--- START ---

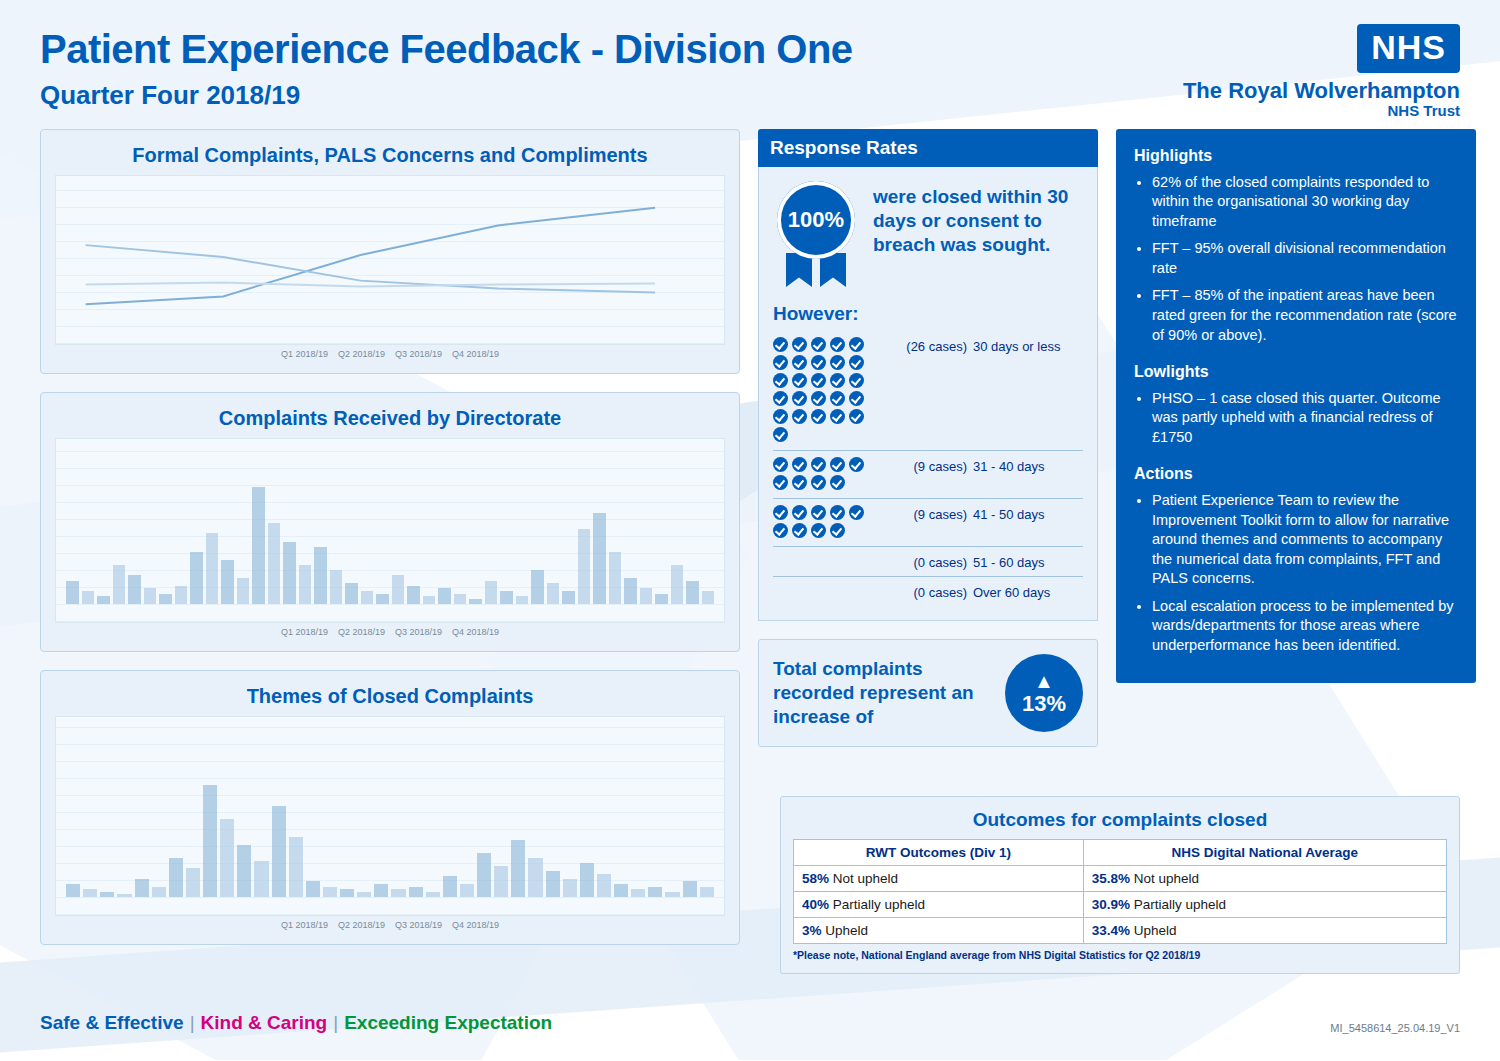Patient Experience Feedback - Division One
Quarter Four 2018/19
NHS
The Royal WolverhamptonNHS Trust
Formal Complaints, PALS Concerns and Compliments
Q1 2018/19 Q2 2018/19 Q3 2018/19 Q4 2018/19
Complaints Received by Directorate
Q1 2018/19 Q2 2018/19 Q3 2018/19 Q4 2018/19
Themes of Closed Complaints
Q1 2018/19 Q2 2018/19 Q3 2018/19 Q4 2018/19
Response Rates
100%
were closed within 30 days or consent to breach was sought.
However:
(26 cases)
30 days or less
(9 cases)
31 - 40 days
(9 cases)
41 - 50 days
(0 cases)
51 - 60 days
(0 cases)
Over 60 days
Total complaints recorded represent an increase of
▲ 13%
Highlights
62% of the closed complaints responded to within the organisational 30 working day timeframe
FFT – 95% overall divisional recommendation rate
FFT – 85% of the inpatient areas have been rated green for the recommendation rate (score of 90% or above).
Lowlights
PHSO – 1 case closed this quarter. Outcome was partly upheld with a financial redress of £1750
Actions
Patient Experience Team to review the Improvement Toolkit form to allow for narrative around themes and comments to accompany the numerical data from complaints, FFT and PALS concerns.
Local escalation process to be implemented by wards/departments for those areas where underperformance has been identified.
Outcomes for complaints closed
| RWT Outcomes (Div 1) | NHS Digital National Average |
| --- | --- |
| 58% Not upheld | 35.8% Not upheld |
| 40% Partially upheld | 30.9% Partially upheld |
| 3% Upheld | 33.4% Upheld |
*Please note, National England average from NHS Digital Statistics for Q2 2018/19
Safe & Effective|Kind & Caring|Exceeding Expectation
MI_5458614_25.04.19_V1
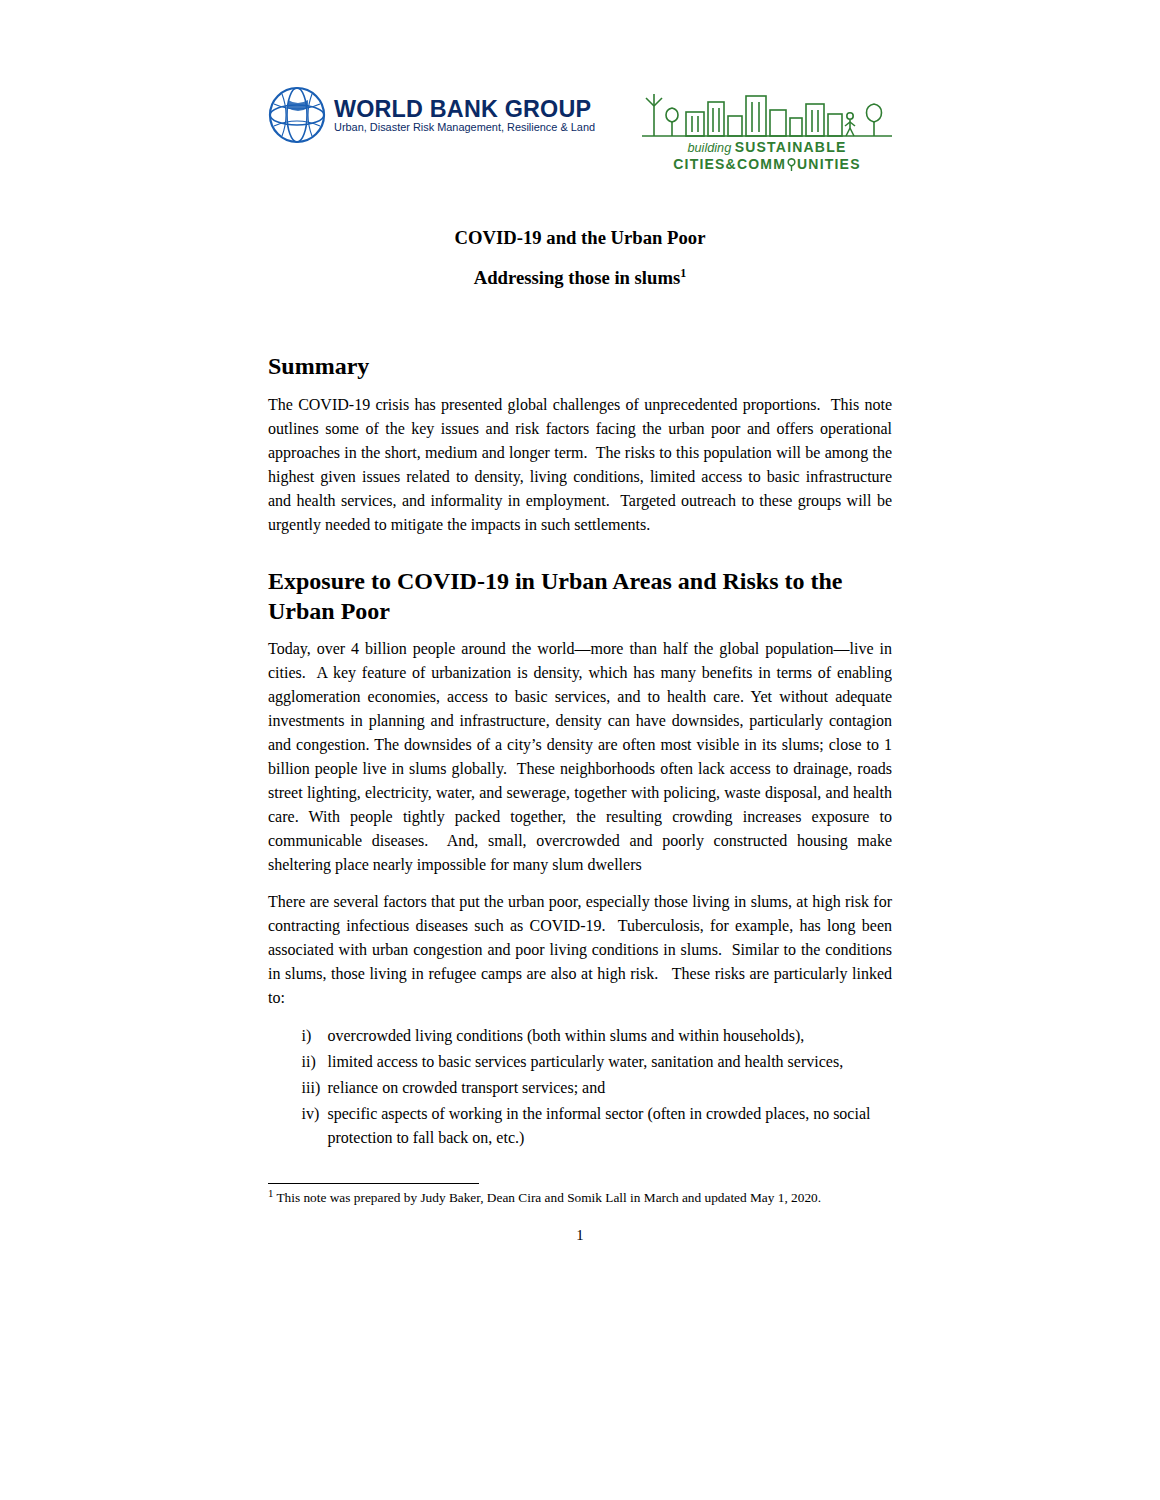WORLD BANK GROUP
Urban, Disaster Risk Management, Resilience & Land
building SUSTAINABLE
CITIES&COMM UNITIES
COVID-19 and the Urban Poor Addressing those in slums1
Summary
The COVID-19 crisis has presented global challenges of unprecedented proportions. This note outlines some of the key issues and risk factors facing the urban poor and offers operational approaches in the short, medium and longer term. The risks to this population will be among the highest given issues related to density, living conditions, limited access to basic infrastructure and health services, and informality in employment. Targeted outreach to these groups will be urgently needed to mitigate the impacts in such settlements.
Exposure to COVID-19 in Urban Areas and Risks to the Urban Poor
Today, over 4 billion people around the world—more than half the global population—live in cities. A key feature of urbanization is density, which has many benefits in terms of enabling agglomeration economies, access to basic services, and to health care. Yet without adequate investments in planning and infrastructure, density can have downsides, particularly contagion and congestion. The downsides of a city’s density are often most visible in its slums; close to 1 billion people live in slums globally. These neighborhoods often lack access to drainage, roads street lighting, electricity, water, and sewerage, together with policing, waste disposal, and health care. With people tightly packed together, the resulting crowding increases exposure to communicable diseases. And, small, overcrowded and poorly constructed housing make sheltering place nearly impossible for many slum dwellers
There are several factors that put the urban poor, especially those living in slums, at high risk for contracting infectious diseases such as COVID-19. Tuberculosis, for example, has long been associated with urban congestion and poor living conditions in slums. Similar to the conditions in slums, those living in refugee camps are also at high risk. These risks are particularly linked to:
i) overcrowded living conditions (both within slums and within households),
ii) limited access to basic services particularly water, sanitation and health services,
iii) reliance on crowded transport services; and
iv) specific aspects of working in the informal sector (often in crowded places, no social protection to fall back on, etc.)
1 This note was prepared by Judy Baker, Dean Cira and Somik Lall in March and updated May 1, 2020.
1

--- END ---
--- START ---

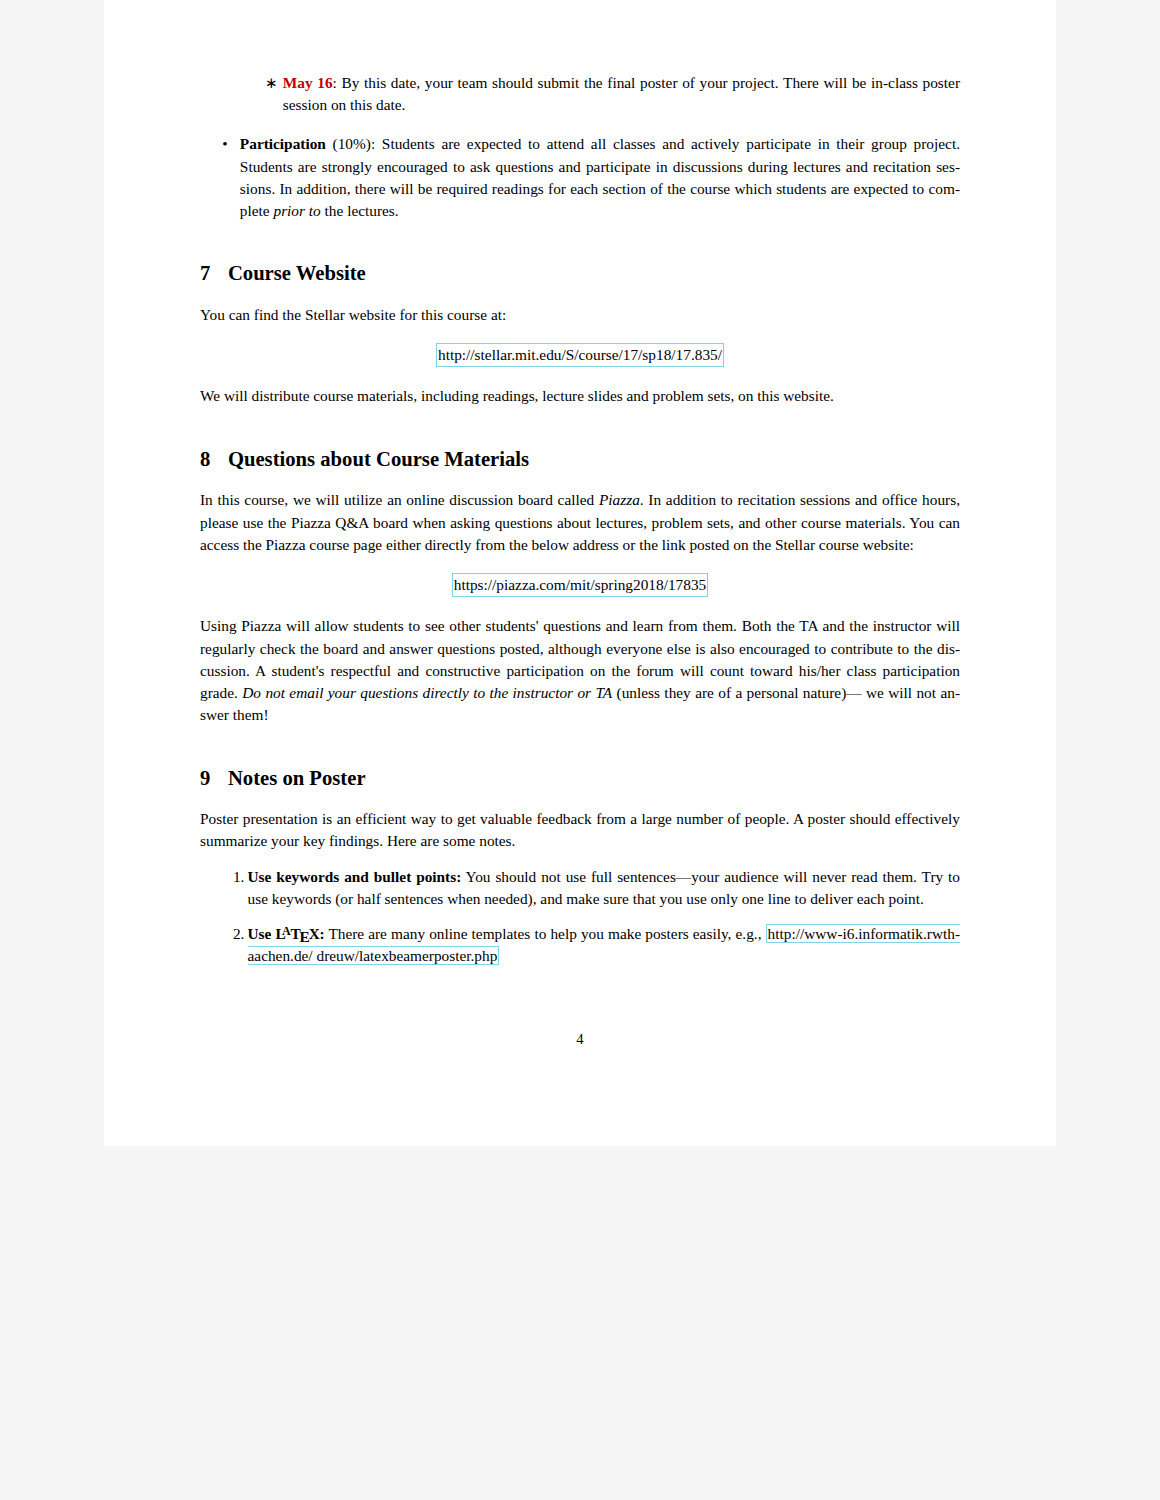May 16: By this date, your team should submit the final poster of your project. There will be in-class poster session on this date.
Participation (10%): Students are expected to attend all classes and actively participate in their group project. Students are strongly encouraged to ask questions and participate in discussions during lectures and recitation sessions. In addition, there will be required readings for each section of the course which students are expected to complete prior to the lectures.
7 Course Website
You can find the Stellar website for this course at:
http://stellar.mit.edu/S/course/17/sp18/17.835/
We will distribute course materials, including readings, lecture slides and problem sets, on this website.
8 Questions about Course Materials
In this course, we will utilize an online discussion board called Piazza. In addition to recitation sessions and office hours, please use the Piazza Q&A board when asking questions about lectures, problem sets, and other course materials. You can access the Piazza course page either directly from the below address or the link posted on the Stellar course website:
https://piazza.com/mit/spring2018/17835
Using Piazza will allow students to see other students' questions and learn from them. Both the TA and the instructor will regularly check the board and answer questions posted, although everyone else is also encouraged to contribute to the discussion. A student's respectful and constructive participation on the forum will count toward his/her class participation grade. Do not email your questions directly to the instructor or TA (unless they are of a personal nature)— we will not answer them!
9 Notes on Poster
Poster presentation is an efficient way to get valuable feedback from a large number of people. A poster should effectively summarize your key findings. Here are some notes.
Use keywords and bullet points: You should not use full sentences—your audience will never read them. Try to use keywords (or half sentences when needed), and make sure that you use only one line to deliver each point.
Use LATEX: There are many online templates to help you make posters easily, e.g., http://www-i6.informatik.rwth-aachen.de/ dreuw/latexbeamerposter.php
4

--- END ---

- [WHAT TO PRODUCE]: Using the entries above, return exactly the lines from the line with "The COVID-19 crisis" to the line with "Exposure to COVID-19", counting both of those lines.

- [REPLY]:
The COVID-19 crisis has presented global challenges of unprecedented proportions. This note outlines some of the key issues and risk factors facing the urban poor and offers operational approaches in the short, medium and longer term. The risks to this population will be among the highest given issues related to density, living conditions, limited access to basic infrastructure and health services, and informality in employment. Targeted outreach to these groups will be urgently needed to mitigate the impacts in such settlements.
Exposure to COVID-19 in Urban Areas and Risks to the Urban Poor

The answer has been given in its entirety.